My Rating: ★★★☆☆
Genre(s): Young Adult
Plot: After running from his personal demons for a long time, Hayley Kincain’s ex-military father decides to finally settle down in the town where he grew up. As Hayley struggles to cope with the symptoms of her father’s PTSD, she also tries to overcome her own painful memories so she can lead a normal, teenage life. But a normal, teenage life is not as easily attainable as it seems.
- Finn. Everything about Finn.
- When you have a parent who cannot care for themselves, you have to care for them. Anderson wrote an AMAZING example of how a teenager tries to balance their social life with the harsh realities of their home life.
- The end (no spoilers) was heartwarming compared to the rest of the book.
- As much as I disliked Hayley, she said a lot of things I could relate to.
- This book almost sugarcoats PTSD
- Hayley is awful. I know that’s the point, but I really hated her character.
- The texting. Whyyyy?
- Seriously no one actually puts???? that??? many??? question????? marks???????????? on?????????????? things?????????????????????
- Hayley is incredibly closed-minded
- I wasn’t left with that “wow, this book is incredible/broke me/means so much to me” like everyone said I would.
- “I needed to hear the world but didn’t want the world to know I was listening.” I relate. So hard.
- “I’d treat myself to a reading marathon all weekend. All the ice cream I could eat, all the pages I could read. Heaven.”
- “The books I’d checked out of the library earlier in the week were still stacked on my bureau, whispering my name and begging to be read.”
- “It’s always there—fear—and if you don’t stay on top of it, you’ll drown.”

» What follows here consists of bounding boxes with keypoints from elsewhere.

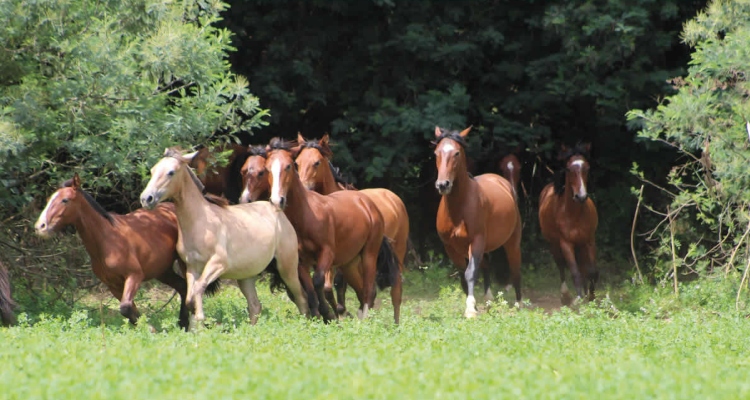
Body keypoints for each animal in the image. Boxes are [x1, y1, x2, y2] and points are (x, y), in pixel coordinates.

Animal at [34, 173, 220, 330]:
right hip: (162, 270)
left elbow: (125, 307)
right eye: (49, 199)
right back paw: (182, 324)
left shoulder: (134, 276)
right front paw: (148, 328)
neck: (108, 239)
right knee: (182, 287)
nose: (40, 226)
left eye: (65, 200)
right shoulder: (113, 285)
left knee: (191, 289)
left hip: (184, 263)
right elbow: (129, 308)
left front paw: (150, 329)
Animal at [142, 147, 310, 324]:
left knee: (301, 298)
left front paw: (201, 320)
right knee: (255, 306)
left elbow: (198, 290)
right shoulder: (192, 268)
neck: (201, 222)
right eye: (153, 170)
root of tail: (277, 210)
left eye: (171, 172)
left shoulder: (218, 264)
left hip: (287, 267)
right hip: (246, 276)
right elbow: (190, 298)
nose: (146, 198)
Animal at [266, 139, 406, 324]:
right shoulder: (301, 260)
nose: (277, 200)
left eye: (289, 166)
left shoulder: (327, 254)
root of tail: (368, 203)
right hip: (350, 263)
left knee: (375, 290)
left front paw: (328, 314)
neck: (307, 215)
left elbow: (319, 281)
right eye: (267, 168)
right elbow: (310, 290)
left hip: (371, 254)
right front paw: (320, 316)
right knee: (362, 291)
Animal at [434, 126, 524, 318]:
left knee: (515, 269)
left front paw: (470, 310)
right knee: (486, 265)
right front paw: (474, 307)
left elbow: (470, 273)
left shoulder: (476, 241)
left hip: (512, 242)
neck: (458, 208)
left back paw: (519, 303)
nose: (443, 184)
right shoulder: (450, 247)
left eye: (457, 153)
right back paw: (488, 299)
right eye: (436, 153)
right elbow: (462, 276)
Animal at [536, 144, 604, 304]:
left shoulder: (589, 241)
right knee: (561, 266)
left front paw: (591, 296)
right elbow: (575, 272)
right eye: (568, 169)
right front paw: (577, 299)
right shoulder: (566, 243)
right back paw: (565, 295)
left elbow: (592, 271)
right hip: (554, 244)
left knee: (583, 268)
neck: (574, 215)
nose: (581, 196)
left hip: (580, 245)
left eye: (587, 168)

My Thoughts: It’s not often that I’ll change my rating on a book. But after reading this book, then waiting so long to review it, I’ve had a lot of time to contemplate my feelings toward it. I didn’t like it nearly as much as I thought I did, so I bumped it down from four stars to three. Like I said, it’s not often that I do this. At all. That being said, this was a good book. If you went into this book with little to no knowledge of PTSD, you would get a textbook explanation in the form of Hayley’s father. However, I know enough about the disorder to know that his behavior, while common, is copy-and-paste, and I wish that she’d written him at least a little atypical. Hayley, as the main character, was super unlikeable. However, there’s no rule that says that every reader has to like every main character, and I understand that Anderson was writing Hayley as a reflection of growing up the way she did. All in all, it’s a good book. But it didn’t leave me with that “wow, this book…” feeling that I was expecting.